Le Passeur
 
J’aime la lumière.
 
Elle est le véhicule privilégié de ma sensibilité, de mon œuvre.
 
Elle coule dans le fleuve de nos vies, elle irradie notre univers.
 
Elle ouvre la porte.
 
La lumière a ceci d’unique, d’être à la fois de nature corpusculaire et ondulatoire, matérielle et immatérielle.
 
Et pour moi, l’artiste se doit d’être un passeur, précisément du matériel vers l’immatériel, du réel vers l’imaginaire, vers la sensibilité pure.
 
Quoi de plus naturel, pour un tel engagement, que le choix de la lumière comme vecteur de ses propositions.
 
La lumière comme médium, donc, mais pourquoi pas comme finalité ?
 
Ai-je vraiment choisi la lumière ? Ne s’est-elle pas imposée ?
 
La lumière parle.
 
Je l’entends,
 
Parfois
 
 
Eric,
Rome 2007
 
 
 
The Boatman
 
 
I am in love with light.
 
It is the most favoured medium of my sensitivity, of my work.
 
It flows in our lives, it irrigates our universe
 
It opens the door.
 
Light has this unique feature, to be both corpuscular and undulatory in nature, both material and immaterial.
 
And for me, the artist shall be a boatman, precisely from the material toward the immaterial, from the real toward the imaginary, toward pure sensitivity.
 
What a better vector than light to achieve this goal ?
 
Light as medium then, but why not as a finality ?
 
Did I really choose light ? Didn’t it impose itself upon me ?
 
Light talks.
 
I hear it,
 
Sometimes.
 
 
Eric,
Rome, 2007
 
***
 
Passages de Lumière, Musée d'Art Moderne et d'Art Contemporain (MAMAC), Nice 
 

Le travail d’Eric Michel s’appréhende par couches successives de sensations.
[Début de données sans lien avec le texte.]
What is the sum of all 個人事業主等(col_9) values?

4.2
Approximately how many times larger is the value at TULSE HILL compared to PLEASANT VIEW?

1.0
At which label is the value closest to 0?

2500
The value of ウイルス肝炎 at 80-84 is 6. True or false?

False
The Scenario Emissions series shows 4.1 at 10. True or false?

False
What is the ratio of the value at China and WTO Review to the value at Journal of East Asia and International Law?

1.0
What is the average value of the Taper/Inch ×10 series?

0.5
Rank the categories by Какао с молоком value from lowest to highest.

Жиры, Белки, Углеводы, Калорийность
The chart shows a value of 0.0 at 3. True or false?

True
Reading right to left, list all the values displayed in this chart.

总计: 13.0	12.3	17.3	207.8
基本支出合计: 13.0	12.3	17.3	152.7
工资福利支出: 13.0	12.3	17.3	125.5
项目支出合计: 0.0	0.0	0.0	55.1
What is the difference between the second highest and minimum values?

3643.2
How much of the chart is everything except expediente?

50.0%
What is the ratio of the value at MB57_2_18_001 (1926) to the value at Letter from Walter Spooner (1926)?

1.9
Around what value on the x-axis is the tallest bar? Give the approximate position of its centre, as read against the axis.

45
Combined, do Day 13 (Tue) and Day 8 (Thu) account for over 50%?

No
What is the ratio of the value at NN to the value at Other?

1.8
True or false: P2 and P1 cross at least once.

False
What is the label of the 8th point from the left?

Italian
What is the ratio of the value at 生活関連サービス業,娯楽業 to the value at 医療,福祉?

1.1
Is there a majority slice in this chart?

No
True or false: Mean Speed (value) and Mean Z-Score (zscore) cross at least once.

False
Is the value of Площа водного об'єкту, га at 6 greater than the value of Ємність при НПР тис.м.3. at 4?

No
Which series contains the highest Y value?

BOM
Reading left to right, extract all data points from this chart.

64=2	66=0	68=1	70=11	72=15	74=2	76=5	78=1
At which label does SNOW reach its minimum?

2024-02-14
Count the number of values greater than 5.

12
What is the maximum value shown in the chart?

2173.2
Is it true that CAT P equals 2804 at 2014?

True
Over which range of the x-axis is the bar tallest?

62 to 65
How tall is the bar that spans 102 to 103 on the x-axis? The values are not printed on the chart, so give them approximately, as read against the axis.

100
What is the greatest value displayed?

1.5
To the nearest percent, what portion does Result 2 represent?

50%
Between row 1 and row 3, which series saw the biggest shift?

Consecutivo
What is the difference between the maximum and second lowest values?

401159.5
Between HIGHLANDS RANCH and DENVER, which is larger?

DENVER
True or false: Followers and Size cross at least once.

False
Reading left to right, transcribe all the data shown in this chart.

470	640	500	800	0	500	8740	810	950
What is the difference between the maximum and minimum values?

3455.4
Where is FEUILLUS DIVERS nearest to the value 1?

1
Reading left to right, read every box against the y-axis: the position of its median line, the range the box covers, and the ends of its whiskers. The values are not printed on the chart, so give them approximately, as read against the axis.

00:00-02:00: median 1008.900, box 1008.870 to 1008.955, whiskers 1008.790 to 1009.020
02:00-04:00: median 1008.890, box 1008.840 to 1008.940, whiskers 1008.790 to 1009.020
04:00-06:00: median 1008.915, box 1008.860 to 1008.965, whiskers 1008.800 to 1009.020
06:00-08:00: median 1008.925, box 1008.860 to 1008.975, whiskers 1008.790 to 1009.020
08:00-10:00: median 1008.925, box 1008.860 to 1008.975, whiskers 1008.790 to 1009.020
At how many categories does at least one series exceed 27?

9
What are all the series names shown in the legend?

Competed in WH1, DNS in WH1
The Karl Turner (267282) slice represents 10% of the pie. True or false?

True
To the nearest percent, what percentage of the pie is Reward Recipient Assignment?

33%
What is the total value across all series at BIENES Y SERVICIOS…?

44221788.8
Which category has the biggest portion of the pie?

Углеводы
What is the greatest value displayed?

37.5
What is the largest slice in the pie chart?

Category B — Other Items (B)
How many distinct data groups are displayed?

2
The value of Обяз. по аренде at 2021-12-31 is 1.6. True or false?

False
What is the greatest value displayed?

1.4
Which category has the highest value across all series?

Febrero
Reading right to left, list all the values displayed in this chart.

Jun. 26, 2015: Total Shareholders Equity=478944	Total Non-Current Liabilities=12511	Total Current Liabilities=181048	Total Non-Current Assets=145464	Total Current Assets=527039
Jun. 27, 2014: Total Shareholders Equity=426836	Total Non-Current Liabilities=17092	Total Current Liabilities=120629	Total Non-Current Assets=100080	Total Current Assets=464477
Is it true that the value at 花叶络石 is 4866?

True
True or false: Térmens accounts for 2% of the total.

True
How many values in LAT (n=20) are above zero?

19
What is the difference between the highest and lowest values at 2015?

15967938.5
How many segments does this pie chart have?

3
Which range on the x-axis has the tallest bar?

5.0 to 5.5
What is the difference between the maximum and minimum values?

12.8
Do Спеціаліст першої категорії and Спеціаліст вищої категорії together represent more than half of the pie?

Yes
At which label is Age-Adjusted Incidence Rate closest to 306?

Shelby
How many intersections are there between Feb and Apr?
Car si l’art conceptuel traverse son œuvre, celle-ci reste intimement liée au domaine du ressenti. Sa quête de l’immatériel n’est pas une pure abstraction. Chaque installation est un moyen d’en faire l’expérience. L’artiste interroge nos rapports au réel, jouant sur la frontière du matériel et de l’immatériel, tel un intermédiaire, un « passeur », selon ses mots[1]. Mais Eric Michel a bien conscience de l’inaccessibilité du but qu’il s’est fixé. Seul compte pour lui l’exploration. Le cheminement prévaut sur la finalité.  A la différence du charismatique Yves Klein qui nous offrait les « cendres de son art », Eric Michel est bien décidé à nous faire partager ses expériences physiques et spirituelles.

 

D’abord la dimension haptique de son travail surprend et cette sensation de « toucher du regard » nous envahit. Vient s’ajouter à cet effet purement physique une émotion, une résonnance intérieure. La source lumineuse qui éclaire, qui révèle -question récurrente en histoire de l’art- devient un sujet en soi et trouve sa puissance magnétique dans le monochrome et les couleurs fluorescentes. Loin de révéler un univers aseptisé, néons et pigments purs, hérités de l’esthétique des années soixante-dix, créent une atmosphère transcendantale neutre. Ce « bain lumineux » confère à l’espace une dimension tout à fait autre et alimente l’ambivalence entre fascination et retrait. L’artiste déstabilise notre perception et parvient à créer des « états visuels particuliers » comme disait Donald Judd au sujet de Dan Flavin.

 

La matérialité de la lumière nous absorbe jusqu’à nous plonger dans une profonde immersion propice à la méditation. Ce même phénomène d’imprégnation que James Turrell met en œuvre dans ses installations. Là aussi on refuse tout pathos. Aucune visualisation d’un sentiment, encore moins d’un moi intérieur. Le sujet est évacué au profit de l’effet. Eric Michel nous invite à faire l’expérience de la Profondeur ; mais qu’est-ce que la Profondeur sinon quelque chose d’ineffable ?

 

 

 

Rébecca FRANCOIS

Historienne de l’art contemporain



[1] On n’est pas loin du roman éponyme de Lois Lowry ou de la vision prophétique de l’art de Kandinsky.